Home

Hoge Raad, 25-02-2022, ECLI:NL:HR:2022:311, 20/00048

Hoge Raad, 25-02-2022, ECLI:NL:HR:2022:311, 20/00048

Gegevens

Instantie
Hoge Raad
Datum uitspraak
25 februari 2022
Datum publicatie
25 februari 2022
Annotator
ECLI
ECLI:NL:HR:2022:311
Formele relaties
Zaaknummer
20/00048

Inhoudsindicatie

Art. 81 lid 1 RO. Kort geding. Vordering om aan minderjarige met Nederlandse nationaliteit en zijn moeder opvang te bieden, met voldoende geld om te voorzien in de basisbehoeften.
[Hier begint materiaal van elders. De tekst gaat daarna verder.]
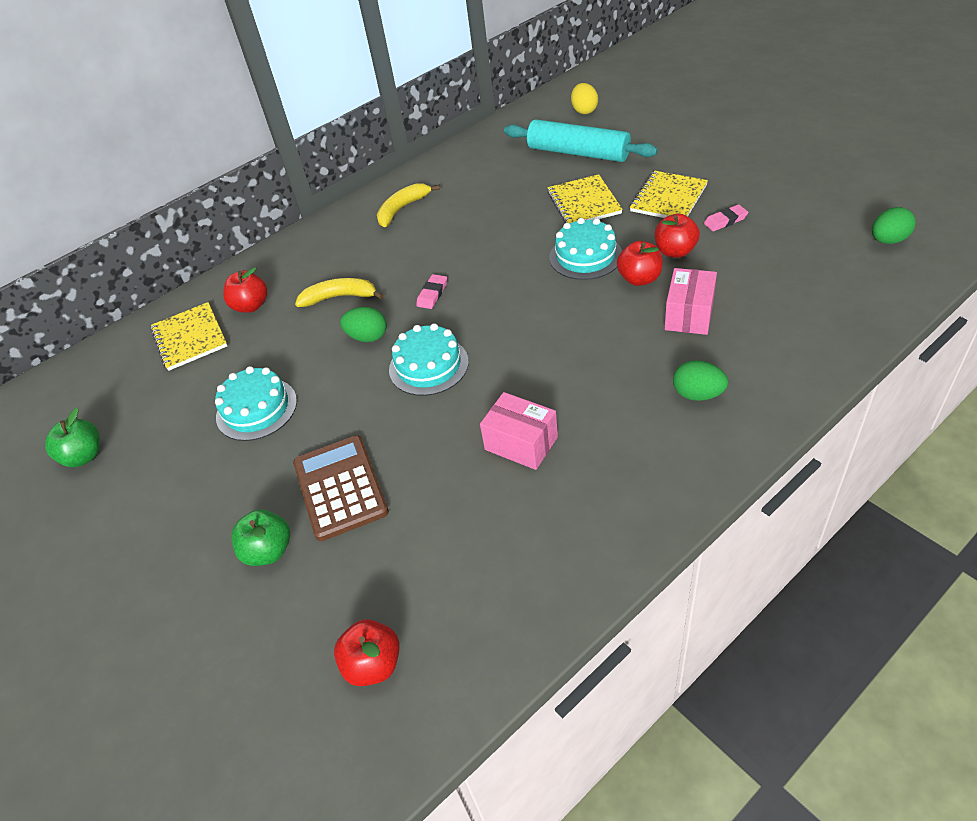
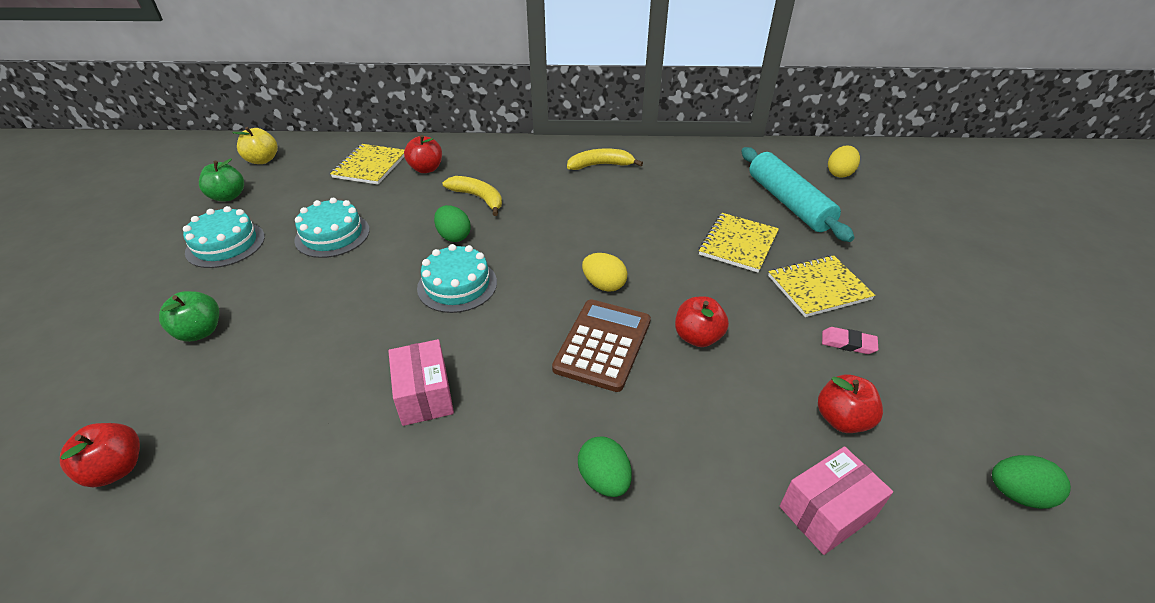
camera: 35 degrees right, 5 degrees down
brown calculator [293,435,389,541] -> brown calculator moved to [552,299,651,392]
pink eraser [416,274,447,309] -> none
turquoise cake [550,218,622,280] -> turquoise cake moved to [183,206,265,268]
red apple [655,214,700,258] -> red apple moved to [818,375,883,433]
pink box [665,268,717,335] -> pink box moved to [780,446,893,555]
none -> yellow apple [232,127,278,164]
none -> yellow egg [582,253,627,291]

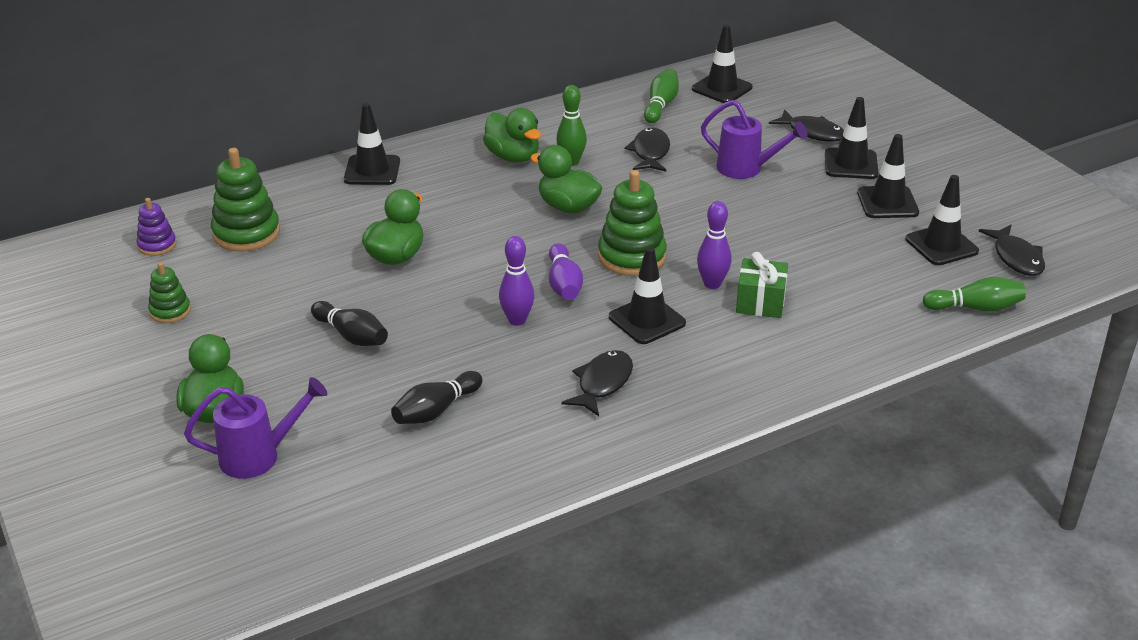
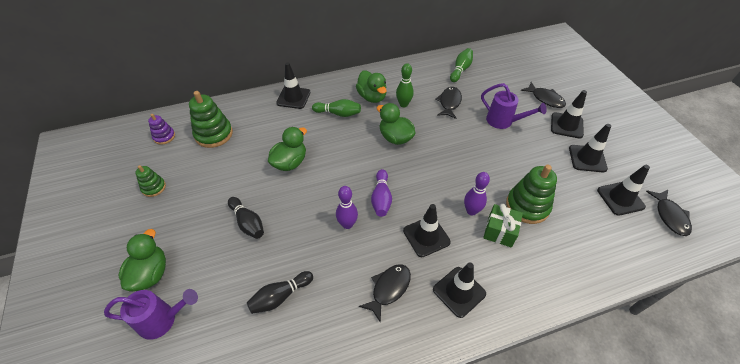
camera: 10 degrees right, 15 degrees up
green stacking toy [598,170,667,276] -> green stacking toy moved to [506,165,557,224]
black traffic cone [692,25,753,103] -> black traffic cone moved to [433,262,486,318]
green bowling pin [923,277,1026,312] -> green bowling pin moved to [312,99,361,117]

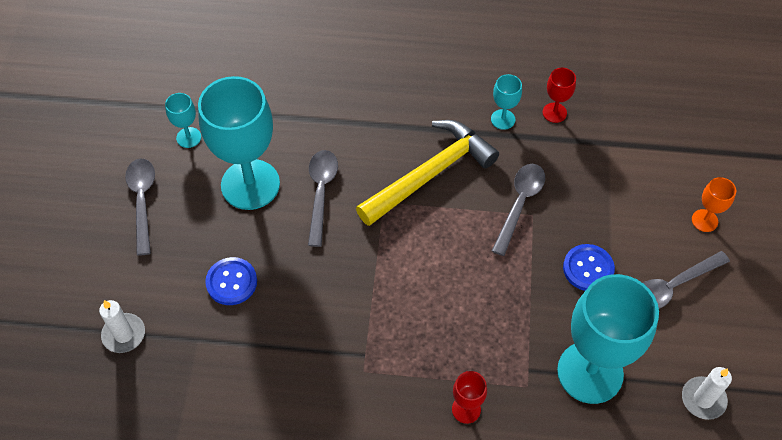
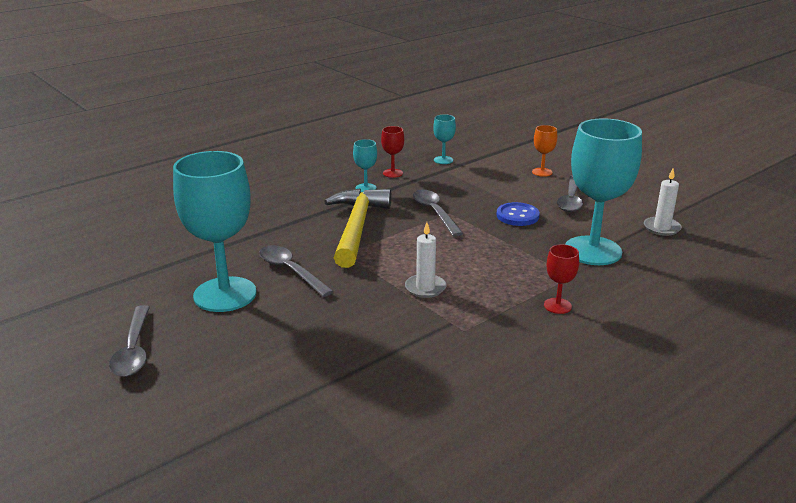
camera: 45 degrees left, 30 degrees down
white candle [99,300,145,353] -> white candle moved to [405,222,446,298]
grey spoon [125,159,155,256] -> grey spoon turned 135 degrees counterclockwise [109,305,150,377]
turquoise goblet [165,93,201,148] -> turquoise goblet moved to [433,114,456,164]
blue button [205,257,257,305] -> none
Handelt de Staat in strijd met art. 3 of 8 EVRM en IVRK? Strijd met recht op verblijf op de voet van art. 20 VWEU?

Uitspraak

HOGE RAAD DER NEDERLANDEN

CIVIELE KAMER

Nummer 20/00048

Datum 25 februari 2022

ARREST

In de zaak van

[de moeder], zowel pro se als in haar hoedanigheid van wettelijk vertegenwoordiger van haar minderjarige kind [het kind],thans verblijvende te [verblijfplaats],

EISERES tot cassatie, verweerster in het voorwaardelijk incidentele cassatieberoep,

hierna: [de moeder],

advocaat: G.E.M. Later,

tegen

STAAT DER NEDERLANDEN,zetelende te Den Haag,

VERWEERDER in cassatie, eiser in het voorwaardelijk incidentele cassatieberoep,

hierna: de Staat,

advocaten: K. Teuben en M.M. van Asperen.

1. Procesverloop

Voor het verloop van het geding in feitelijke instanties verwijst de Hoge Raad naar:

  1. het vonnis in de zaak C/09/580912/KG ZA 19/947 van de voorzieningenrechter in de rechtbank Den Haag van 7 oktober 2019;

  2. het arrest in de zaak 200.267.534/01 van het gerechtshof Den Haag van 8 november 2019.
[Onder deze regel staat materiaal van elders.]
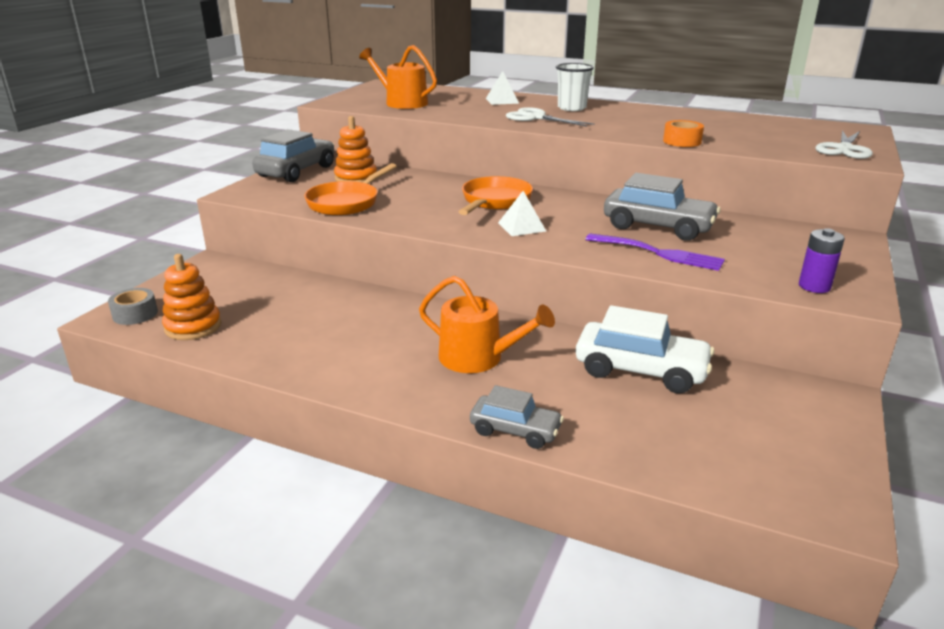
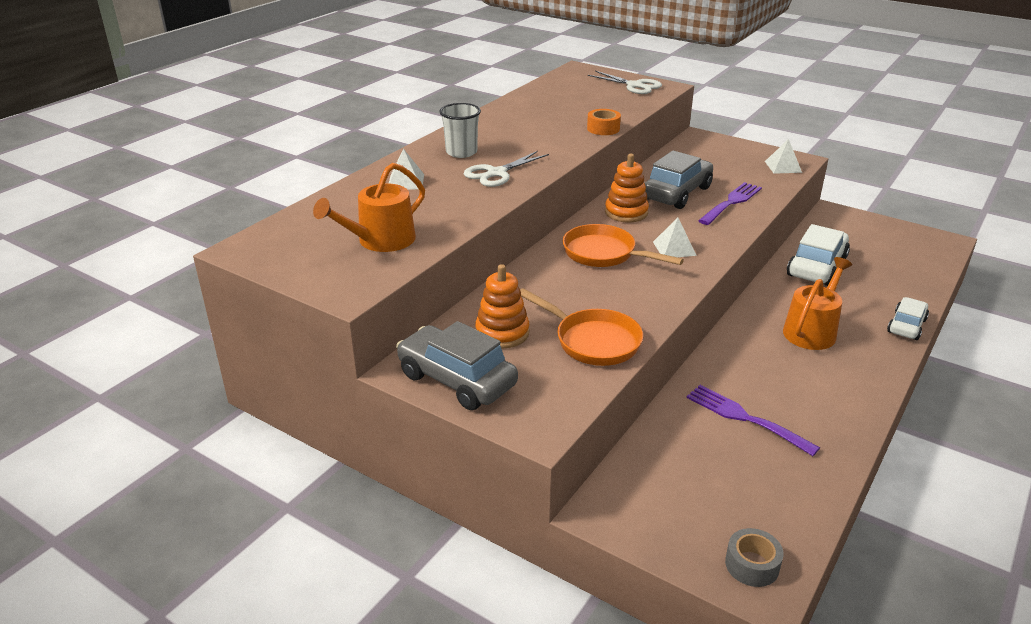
camera: 80 degrees left, 5 degrees up
orange stacking toy [162,254,221,340] -> orange stacking toy moved to [605,154,649,222]
grey car [470,385,564,449] -> white car [887,297,929,340]
purple battery [799,228,845,293] -> white pyramid [765,139,802,174]
none -> purple fork [686,385,820,456]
[de moeder] heeft tegen het arrest van het hof beroep in cassatie ingesteld.

De Staat heeft voorwaardelijk incidenteel cassatieberoep ingesteld.

Partijen hebben over en weer een verweerschrift tot verwerping van het beroep ingediend.

De zaak is voor partijen toegelicht door hun advocaten.

De conclusie van de Advocaat-Generaal W.L. Valk strekt tot verwerping van het principaal cassatieberoep.

De advocaten van partijen hebben schriftelijk op die conclusie gereageerd.

2 Beoordeling van het middel in het principale beroep

De Hoge Raad heeft de klachten over het arrest van het hof beoordeeld. De uitkomst hiervan is dat deze klachten niet kunnen leiden tot vernietiging van dat arrest. De Hoge Raad hoeft niet te motiveren waarom hij tot dit oordeel is gekomen. Bij de beoordeling van deze klachten is het namelijk niet nodig om antwoord te geven op vragen die van belang zijn voor de eenheid of de ontwikkeling van het recht (zie artikel 81 lid 1 van de Wet op de rechterlijke organisatie).

Het incidentele beroep, dat is ingesteld onder de voorwaarde dat het middel in het principale beroep tot vernietiging van het arrest van het hof leidt, behoeft gelet op hetgeen hiervoor is overwogen geen behandeling.

3 Beslissing

De Hoge Raad:

-

verwerpt het principale beroep;

-

veroordeelt [de moeder] in de kosten van het geding in cassatie, tot op deze uitspraak aan de zijde van Staat begroot op € 902,34 aan verschotten en € 2.200,-- voor salaris, vermeerderd met de wettelijke rente over deze kosten indien [de moeder] deze niet binnen veertien dagen na heden heeft voldaan.

Dit arrest is gewezen door de president G. de Groot als voorzitter, de vicepresidenten M.V. Polak en M.J. Kroeze en de raadsheren C.H. Sieburgh en F.J.P. Lock, en in het openbaar uitgesproken door de raadsheer H.M. Wattendorff op 25 februari 2022.